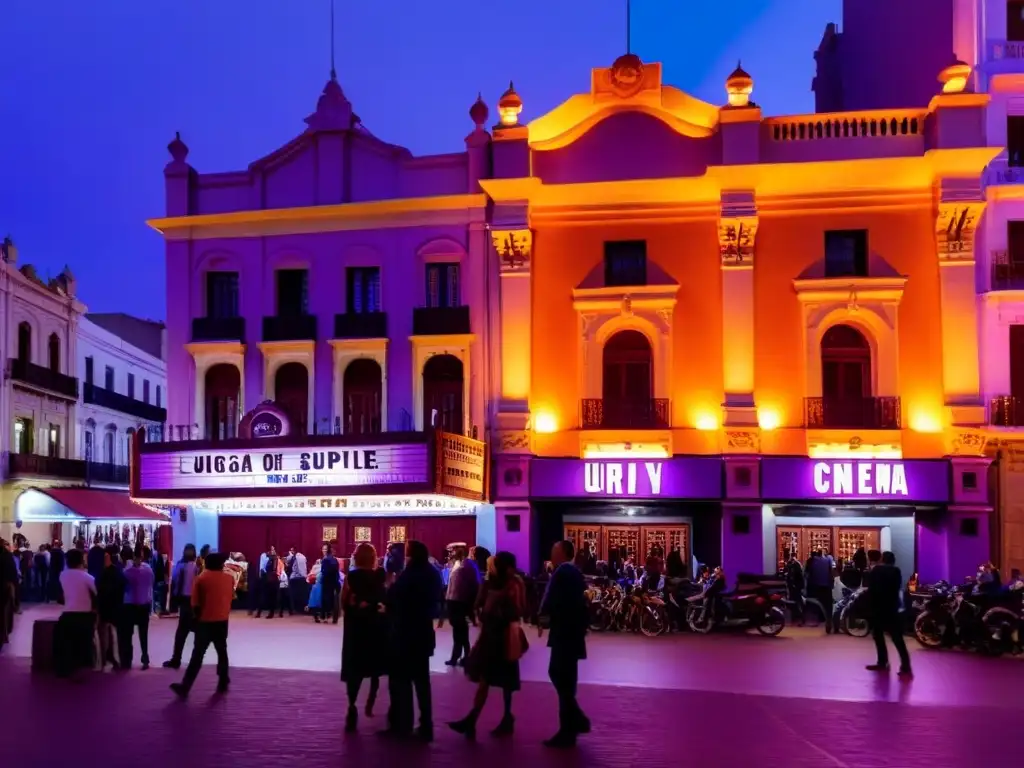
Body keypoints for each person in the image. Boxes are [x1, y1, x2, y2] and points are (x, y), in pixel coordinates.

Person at [449, 551, 527, 739]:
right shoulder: (506, 582)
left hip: (501, 637)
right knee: (494, 679)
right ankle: (484, 719)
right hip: (498, 637)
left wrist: (491, 607)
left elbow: (514, 609)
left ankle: (478, 720)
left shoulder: (509, 584)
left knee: (493, 679)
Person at [383, 540, 441, 741]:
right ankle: (426, 725)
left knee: (401, 680)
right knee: (422, 682)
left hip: (406, 633)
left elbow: (393, 596)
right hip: (424, 632)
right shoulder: (432, 573)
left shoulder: (410, 574)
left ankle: (402, 723)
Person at [539, 540, 590, 749]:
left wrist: (544, 616)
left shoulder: (563, 572)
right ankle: (570, 726)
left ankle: (572, 723)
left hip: (564, 632)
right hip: (572, 632)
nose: (551, 553)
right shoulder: (574, 572)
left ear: (564, 553)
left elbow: (553, 600)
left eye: (554, 550)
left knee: (559, 674)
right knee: (566, 678)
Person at [170, 552, 234, 698]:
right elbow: (230, 598)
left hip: (205, 622)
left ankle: (185, 686)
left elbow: (196, 604)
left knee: (197, 655)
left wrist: (196, 620)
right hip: (222, 621)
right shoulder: (229, 579)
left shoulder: (201, 579)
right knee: (222, 652)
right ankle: (223, 681)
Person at [340, 543, 388, 731]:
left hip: (355, 628)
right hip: (376, 627)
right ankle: (371, 702)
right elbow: (384, 600)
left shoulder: (352, 577)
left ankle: (352, 705)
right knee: (375, 666)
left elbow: (345, 602)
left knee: (355, 669)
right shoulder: (379, 576)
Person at [864, 549, 912, 678]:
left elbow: (871, 590)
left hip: (878, 609)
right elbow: (896, 589)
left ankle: (882, 662)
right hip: (891, 608)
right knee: (898, 639)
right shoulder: (896, 571)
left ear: (882, 559)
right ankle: (906, 666)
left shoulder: (875, 571)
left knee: (878, 636)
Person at [54, 548, 97, 677]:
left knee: (65, 642)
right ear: (82, 561)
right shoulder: (88, 577)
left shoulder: (63, 575)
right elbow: (96, 594)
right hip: (85, 615)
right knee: (85, 644)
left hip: (68, 614)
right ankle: (84, 668)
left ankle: (65, 668)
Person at [163, 544, 199, 669]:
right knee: (195, 632)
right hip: (194, 601)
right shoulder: (197, 566)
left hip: (185, 600)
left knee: (182, 633)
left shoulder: (181, 565)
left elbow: (175, 581)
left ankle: (176, 659)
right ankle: (194, 660)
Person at [121, 546, 155, 670]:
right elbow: (151, 583)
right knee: (143, 633)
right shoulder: (148, 569)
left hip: (130, 605)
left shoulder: (126, 571)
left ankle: (127, 660)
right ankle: (145, 658)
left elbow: (123, 587)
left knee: (128, 634)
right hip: (144, 604)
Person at [444, 545, 478, 667]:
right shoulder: (457, 564)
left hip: (459, 601)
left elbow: (472, 584)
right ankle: (459, 655)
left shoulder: (466, 565)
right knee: (458, 631)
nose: (450, 553)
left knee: (461, 631)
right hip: (453, 600)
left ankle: (465, 656)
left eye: (452, 551)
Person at [96, 545, 126, 670]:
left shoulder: (105, 572)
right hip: (116, 606)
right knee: (113, 633)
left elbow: (100, 588)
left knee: (105, 634)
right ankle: (114, 659)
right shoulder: (118, 571)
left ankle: (104, 659)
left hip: (106, 606)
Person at [805, 550, 835, 633]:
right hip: (826, 586)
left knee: (818, 604)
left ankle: (819, 619)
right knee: (828, 605)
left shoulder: (811, 561)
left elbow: (807, 574)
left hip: (817, 586)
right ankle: (829, 621)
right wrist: (832, 582)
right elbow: (831, 572)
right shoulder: (828, 559)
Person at [256, 546, 282, 619]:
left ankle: (271, 613)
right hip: (268, 579)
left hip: (272, 579)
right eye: (271, 550)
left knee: (272, 597)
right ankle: (260, 612)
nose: (272, 551)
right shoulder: (268, 558)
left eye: (273, 550)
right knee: (266, 596)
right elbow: (263, 569)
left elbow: (275, 569)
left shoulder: (275, 559)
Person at [318, 543, 341, 624]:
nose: (323, 551)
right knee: (332, 599)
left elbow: (323, 571)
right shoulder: (334, 559)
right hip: (334, 581)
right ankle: (330, 615)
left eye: (325, 549)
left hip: (326, 581)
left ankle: (324, 616)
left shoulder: (325, 559)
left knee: (325, 598)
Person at [286, 546, 308, 617]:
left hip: (295, 578)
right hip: (302, 578)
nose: (291, 552)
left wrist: (290, 556)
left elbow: (288, 562)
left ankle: (293, 610)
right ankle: (299, 609)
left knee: (292, 595)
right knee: (300, 595)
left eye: (292, 550)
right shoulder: (302, 557)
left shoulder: (294, 557)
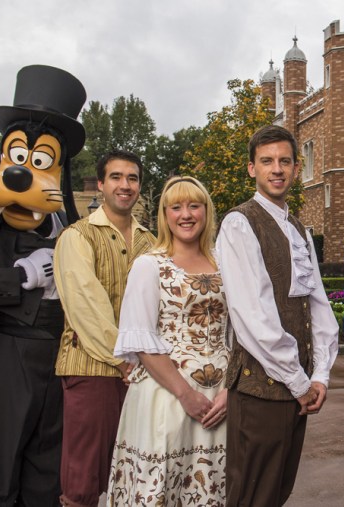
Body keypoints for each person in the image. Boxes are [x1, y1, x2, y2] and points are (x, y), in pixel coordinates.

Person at [0, 64, 85, 506]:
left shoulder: (68, 224)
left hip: (60, 353)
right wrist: (23, 275)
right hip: (10, 353)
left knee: (48, 464)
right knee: (3, 461)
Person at [216, 125, 339, 507]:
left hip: (296, 385)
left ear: (296, 167)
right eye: (267, 161)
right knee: (251, 495)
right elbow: (253, 316)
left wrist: (319, 374)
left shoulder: (298, 227)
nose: (277, 169)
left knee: (277, 493)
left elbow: (317, 305)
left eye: (285, 161)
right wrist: (300, 381)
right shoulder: (239, 223)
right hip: (260, 390)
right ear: (251, 169)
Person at [107, 176, 228, 506]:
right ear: (165, 214)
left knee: (216, 487)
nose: (185, 214)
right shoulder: (149, 266)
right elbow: (142, 341)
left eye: (194, 206)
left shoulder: (227, 263)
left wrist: (233, 390)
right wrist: (185, 394)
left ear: (206, 212)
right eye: (176, 207)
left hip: (222, 398)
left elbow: (244, 333)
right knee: (163, 486)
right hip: (167, 395)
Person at [54, 150, 155, 507]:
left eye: (132, 178)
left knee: (134, 470)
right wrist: (126, 360)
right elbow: (86, 308)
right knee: (83, 479)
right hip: (92, 366)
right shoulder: (77, 236)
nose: (124, 185)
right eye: (116, 177)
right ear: (100, 183)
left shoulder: (152, 243)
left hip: (143, 371)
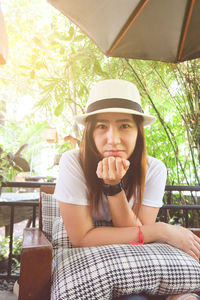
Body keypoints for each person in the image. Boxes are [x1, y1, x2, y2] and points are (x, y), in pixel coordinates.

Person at [54, 79, 200, 300]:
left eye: (124, 125)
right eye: (102, 126)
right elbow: (81, 238)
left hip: (134, 254)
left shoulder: (154, 169)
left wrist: (113, 189)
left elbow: (139, 242)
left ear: (138, 131)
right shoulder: (73, 162)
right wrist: (163, 230)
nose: (113, 139)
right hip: (94, 259)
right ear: (91, 132)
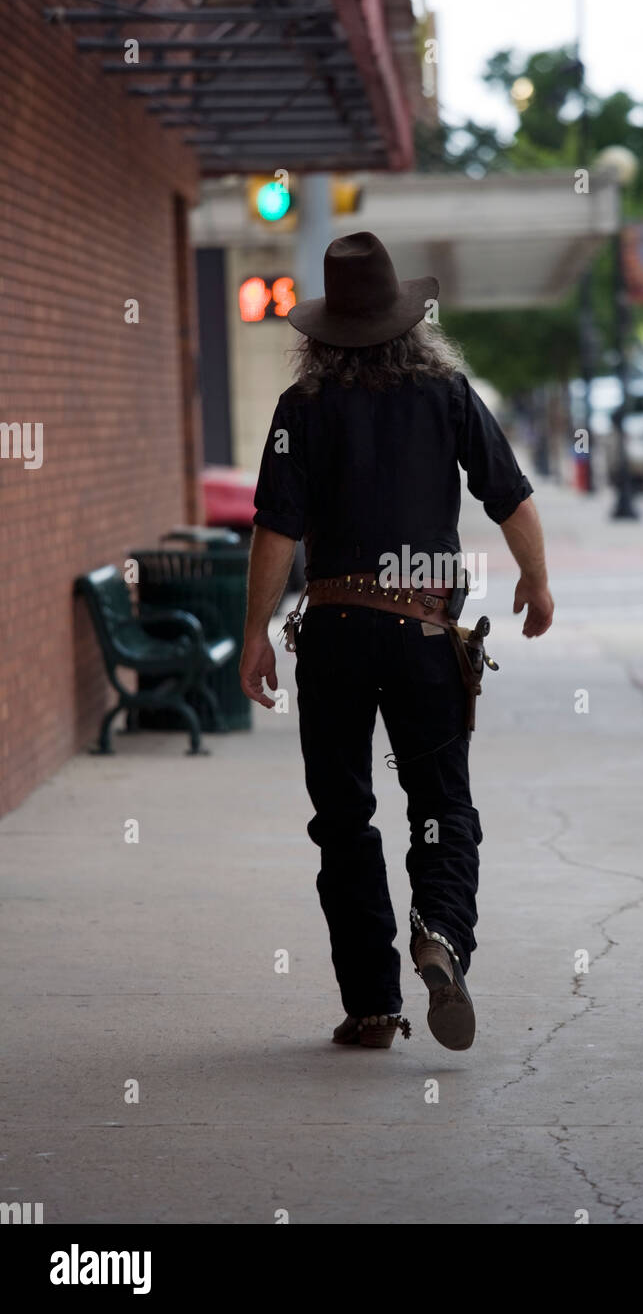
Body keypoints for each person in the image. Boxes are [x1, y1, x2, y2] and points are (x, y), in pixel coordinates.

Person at [240, 231, 553, 1053]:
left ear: (321, 333)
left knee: (344, 819)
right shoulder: (447, 393)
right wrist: (537, 582)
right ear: (410, 324)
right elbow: (510, 498)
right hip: (425, 633)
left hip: (337, 632)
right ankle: (441, 934)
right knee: (442, 805)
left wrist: (256, 636)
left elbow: (276, 530)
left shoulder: (299, 410)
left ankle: (373, 1005)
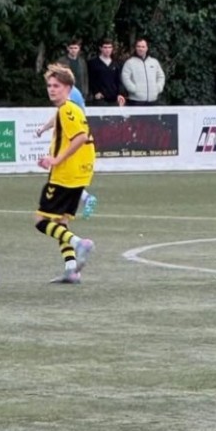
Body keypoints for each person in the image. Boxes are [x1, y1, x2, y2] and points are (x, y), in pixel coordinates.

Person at [35, 64, 96, 284]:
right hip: (78, 174)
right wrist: (51, 158)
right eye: (50, 85)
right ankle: (71, 269)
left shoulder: (66, 110)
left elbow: (80, 137)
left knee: (41, 221)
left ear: (68, 88)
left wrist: (57, 160)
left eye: (57, 86)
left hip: (65, 174)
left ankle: (80, 243)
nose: (52, 89)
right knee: (61, 221)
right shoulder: (71, 108)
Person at [35, 82, 98, 219]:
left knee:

──────────

Work task. Reproduce exactly the stretch of the material above that starts at the line with "left ankle: (271, 613)" and ends at the line with "left ankle: (324, 616)", both included, and nothing else.

Written solution.
left ankle: (271, 613)
right hip: (268, 579)
left hip: (272, 579)
right eye: (271, 550)
left knee: (272, 597)
right ankle: (260, 612)
nose: (272, 551)
right shoulder: (268, 558)
left eye: (273, 550)
right knee: (266, 596)
right elbow: (263, 569)
left elbow: (275, 569)
left shoulder: (275, 559)
Person at [318, 543, 341, 624]:
nose: (323, 551)
right knee: (332, 599)
left elbow: (323, 571)
right shoulder: (334, 559)
right hip: (334, 581)
right ankle: (330, 615)
left eye: (325, 549)
left hip: (326, 581)
left ankle: (324, 616)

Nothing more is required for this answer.